Whenever a line in the records below contains "that", pick it out.
★ ★ ★
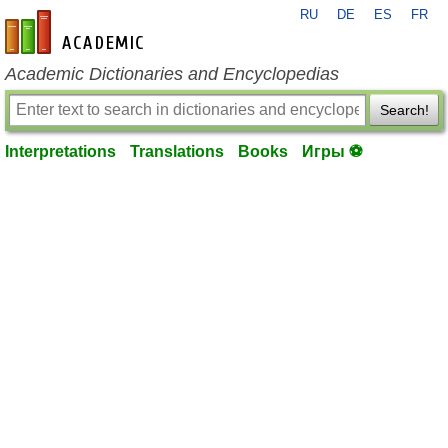
RU
DE
ES
FR
en-academic.com
Academic Dictionaries and Encyclopedias
Search!
Interpretations
Translations
Books
Игры ⚽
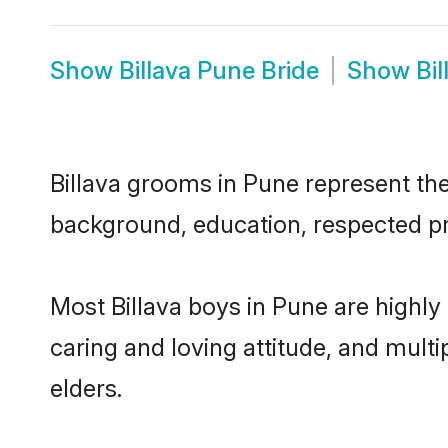
Show
Billava Pune Bride
Show
Bi
Billava grooms in Pune represent the 
background, education, respected pro
Most Billava boys in Pune are highly
caring and loving attitude, and multi
elders.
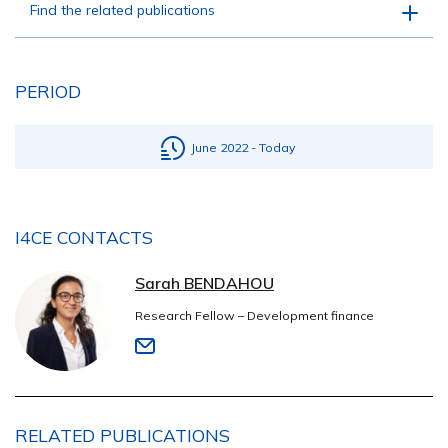
Find the related publications
PERIOD
June 2022 - Today
I4CE CONTACTS
Sarah BENDAHOU
Research Fellow – Development finance
RELATED PUBLICATIONS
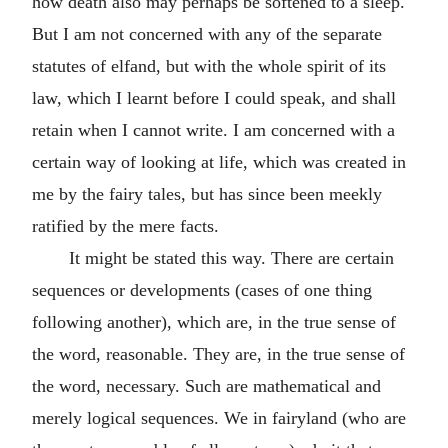
how death also may perhaps be softened to a sleep.
But I am not concerned with any of the separate
statutes of elfand, but with the whole spirit of its
law, which I learnt before I could speak, and shall
retain when I cannot write. I am concerned with a
certain way of looking at life, which was created in
me by the fairy tales, but has since been meekly
ratified by the mere facts.
It might be stated this way. There are certain
sequences or developments (cases of one thing
following another), which are, in the true sense of
the word, reasonable. They are, in the true sense of
the word, necessary. Such are mathematical and
merely logical sequences. We in fairyland (who are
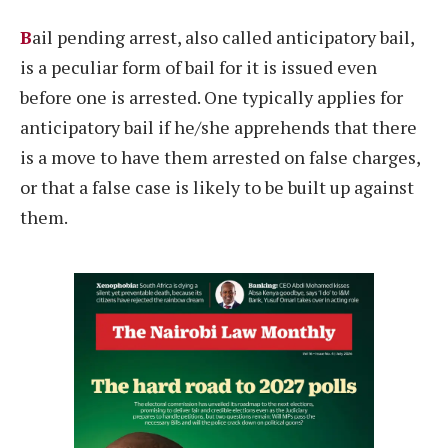
B
ail pending arrest, also called anticipatory bail,
is a peculiar form of bail for it is issued even
before one is arrested. One typically applies for
anticipatory bail if he/she apprehends that there
is a move to have them arrested on false charges,
or that a false case is likely to be built up against
them.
★ ★ ★
* [ANSWER SPACE]
anticipatory bail if he/she apprehends that there
or that a false case is likely to be built up against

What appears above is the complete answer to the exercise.